本文 -
______________________________
不動産広告を見ていると、「建築面積」という言葉を目にすることでしょう。何となく意味は分かっていても、「延床面積」や「敷地面積」、「建坪」とはどう違うのか、説明できますか? 家を建てるに当たって、建築面積の意味を知っておくことは非常に重要です。ここで改めて、きちんと把握しておきましょう。

建築面積とは?バルコニーやカーポートは含まれる?

建築面積には、家のどの部分が含まれるのでしょうか。実は建築基準法で、建築面積の計算のしかたが規定されています。その内容をご紹介します。

建築面積とは、建物を真上から見た時の面積

建築面積とは、その名の通り建物が建っている面積のことをいいます。厳密に言うと、壁や柱の中心線で囲まれた部分の水平投影面積です。

水平投影面積とは、太陽が建物の真上に来た時に、建物の下にできる影の面積のこと。つまり、建物を真上から見た面積が、水平投影面積です。

2階建ての住宅の場合、その多くは1階のほうが2階よりも広くなっているので、1階の面積がそのまま建築面積となります。1階にカーポートなどがあって、2階の面積のほうが1階より広い場合は、2階の面積が建築面積となります。

建築面積を「建坪」ということもありますが、実は建坪は、建築基準法に定められた用語ではありません。建築面積と違って、どの範囲を指すのか厳密に決まっているわけではないので、建坪という言葉を使う際には注意が必要です。
______________________________
入力データ -
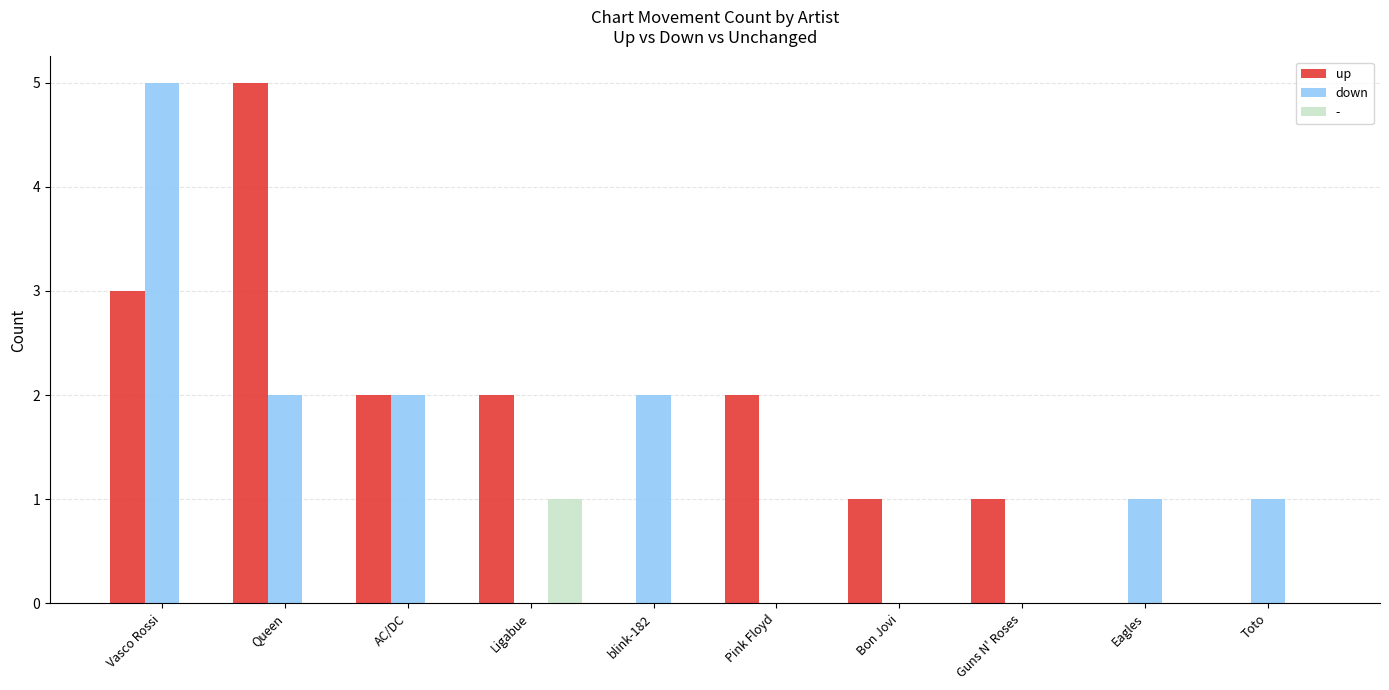

What is the total value across all series at Toto?

1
______________________________
指示 -
建築面積を解説した本文を、一字も変えずに全文出力せよ。 上記の一覧は、この作業では使用しない。

出力 -
不動産広告を見ていると、「建築面積」という言葉を目にすることでしょう。何となく意味は分かっていても、「延床面積」や「敷地面積」、「建坪」とはどう違うのか、説明できますか? 家を建てるに当たって、建築面積の意味を知っておくことは非常に重要です。ここで改めて、きちんと把握しておきましょう。

建築面積とは?バルコニーやカーポートは含まれる?

建築面積には、家のどの部分が含まれるのでしょうか。実は建築基準法で、建築面積の計算のしかたが規定されています。その内容をご紹介します。

建築面積とは、建物を真上から見た時の面積

建築面積とは、その名の通り建物が建っている面積のことをいいます。厳密に言うと、壁や柱の中心線で囲まれた部分の水平投影面積です。

水平投影面積とは、太陽が建物の真上に来た時に、建物の下にできる影の面積のこと。つまり、建物を真上から見た面積が、水平投影面積です。

2階建ての住宅の場合、その多くは1階のほうが2階よりも広くなっているので、1階の面積がそのまま建築面積となります。1階にカーポートなどがあって、2階の面積のほうが1階より広い場合は、2階の面積が建築面積となります。

建築面積を「建坪」ということもありますが、実は建坪は、建築基準法に定められた用語ではありません。建築面積と違って、どの範囲を指すのか厳密に決まっているわけではないので、建坪という言葉を使う際には注意が必要です。